A história de Lakers começa pelo que parece ser o fim da jornada: a descoberta, em 1991, de que Magic Johnson era soropositivo, o que provocou a interrupção de sua carreira, após ganhar cinco títulos em nove finais da NBA. Embalados pela vibrante música My Favourite Mutiny (2006), da banda californiana de hip hop The Coup, os créditos de abertura remetem aos de outra série da HBO Max, Succession: apresenta uma colagem de imagens de época misturadas a cenas ficcionais que simulam ser antigas (por falar nisso, Hora de Vencer foi filmada com equipamentos que reproduzem a cor e a textura associadas a produções documentais da década de 1980).

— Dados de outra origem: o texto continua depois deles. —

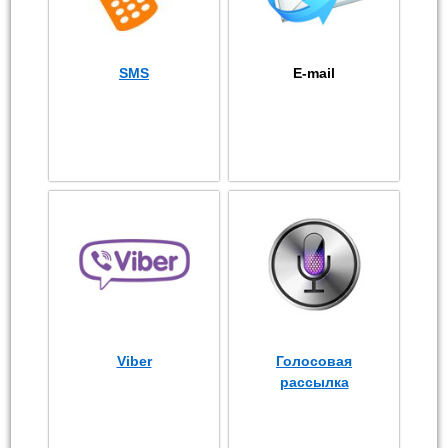
SMS
E-mail
Viber
Голосовая
рассылка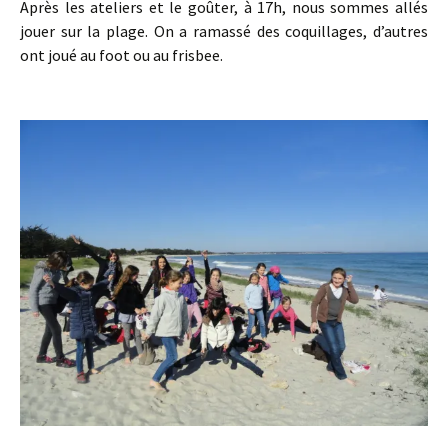
Après les ateliers et le goûter, à 17h, nous sommes allés
jouer sur la plage. On a ramassé des coquillages, d’autres
ont joué au foot ou au frisbee.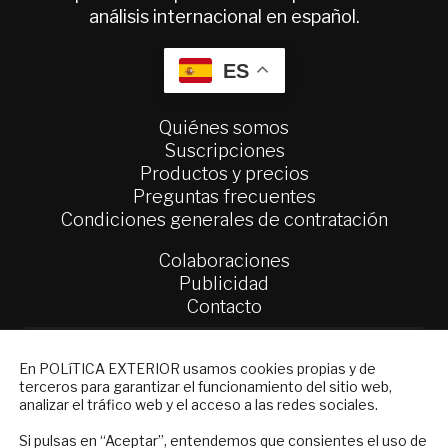
análisis internacional en español.
ES
Quiénes somos
Suscripciones
Productos y precios
Preguntas frecuentes
Condiciones generales de contratación
Colaboraciones
Publicidad
Contacto
Política Exterior
NEWSLETTER
Informe Semanal de Política Exterior
En POLíTICA EXTERIOR usamos cookies propias y de
terceros para garantizar el funcionamiento del sitio web,
Afkar/Ideas
Suscríbase a nuestro boletín electrónico y
analizar el tráfico web y el acceso a las redes sociales.
reciba en su correo el mejor análisis
© 2026 - Fundación Análisis de Política
internacional en español.
Si pulsas en “Aceptar”, entendemos que consientes el uso de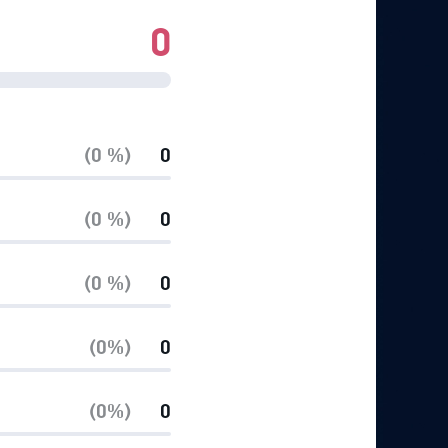
0
(0 %)
0
(0 %)
0
(0 %)
0
(0%)
0
(0%)
0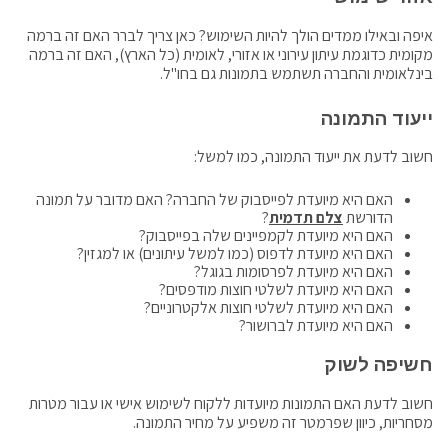
איפה ובאילו ממדים הולך להיות השימוש? כאן צריך לברר האם זה ברמה
מקומית כדוגמת עיתון עירוני או אזורי, לאומית (כל הארץ), האם זה ברמה
בינלאומית והחברה תשתמש בתמונות גם בחו"ל.
ייעוד התמונה
חשוב לדעת את ייעוד התמונה, כמו למשל:
האם היא מיועדת לפייסבוק של החברה? האם מדובר על תמונה
הדורשת
צלם תדמית
?
האם היא מיועדת לקמפיינים שלה בפייסבוק?
האם היא מיועדת לדפוס (כמו למשל עיתונים) או למגזין?
האם היא מיועדת לפרסומות בגוגל?
האם היא מיועדת לשלטי חוצות מודפסים?
האם היא מיועדת לשלטי חוצות אלקטרוניים?
האם היא מיועדת לברושור?
חשיפה לשוק
חשוב לדעת האם התמונות מיועדות ללקוח לשימוש אישי או עבור מטרות
מסחריות, כיוון שפרמטר זה משפיע על מחיר התמונה.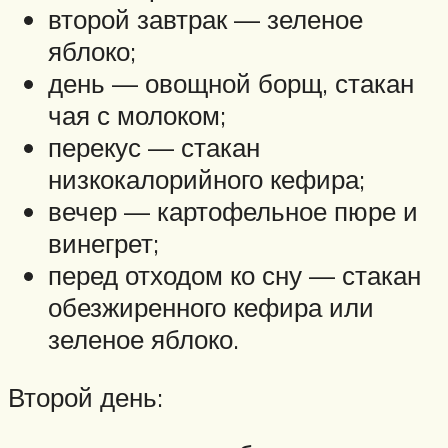
второй завтрак — зеленое
яблоко;
день — овощной борщ, стакан
чая с молоком;
перекус — стакан
низкокалорийного кефира;
вечер — картофельное пюре и
винегрет;
перед отходом ко сну — стакан
обезжиренного кефира или
зеленое яблоко.
Второй день: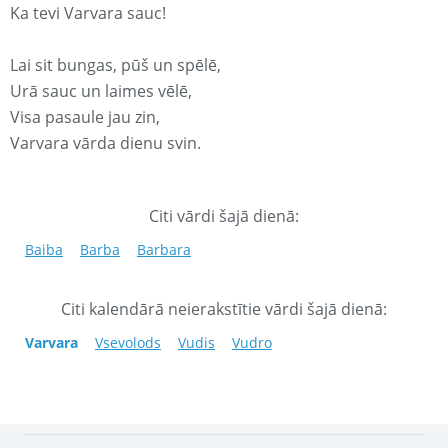
Ka tevi Varvara sauc!
Lai sit bungas, pūš un spēlē,
Urā sauc un laimes vēlē,
Visa pasaule jau zin,
Varvara vārda dienu svin.
Citi vārdi šajā dienā:
Baiba
Barba
Barbara
Citi kalendārā neierakstītie vārdi šajā dienā:
Varvara
Vsevolods
Vudis
Vudro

Não parece coincidência, nem descuido, mas, sim, proposital — uma declaração de ambição artística dos criadores Borenstein e Hecht. Um alerta de que sua obra não vai se restringir ao âmbito esportivo, mirando também nas intersecções com a economia, a cultura, a política, a criminalidade, a vida cotidiana — além de não se prender às convenções do drama: há muito da comédia. E embora a sombra de Shakespeare não se faça presente e os laços de parentesco sejam muito menores do que na saga do conglomerado de mídia e entretenimento da família Roy, aqui também há duelos verbais, personagens esnobes, gente movida pela cobiça, crises financeiras ou de opinião pública, intrigas, reviravoltas, mancadas, puxadas de tapete e acidentes. Igualmente como em Succession, os frequentes movimentos de câmera, o uso de zoom para flagrar as reações dos personagens e a edição ágil realçam a urgência e os riscos - só que também podem servir de alívio cômico.
A proximidade entre as duas séries é reforçada pelo nome do cineasta Adam McKay, realizador de A Grande Aposta (2015), Vice (2018) e Não Olhe para Cima (2021) — todos indicados ao Oscar de melhor filme. Ele dirigiu o primeiro episódio e é um dos produtores executivos de Succession, funções repetidas em Lakers. McKay imprime seu estilo, que é seguido pelos demais diretores (como o ator Jonah Hill, que trabalhou em Não Olhe para Cima e assina o segundo capítulo) em menor ou maior grau (o quarto conta com sequências em desenho animado!). Os atores quebram a quarta parede, falando diretamente com o público — apesar de já ser bem conhecido, o recurso ainda pode ser desconcertante e fascinante; textos se sobrepõem às imagens, não raro dando sentido diferente ao que estamos vendo; e há aquela característica mistura de comédia ácida, drama e comentário sócio-político-econômico — na estreia, um tema forte é o racismo, como visto também no documentário Briga na NBA.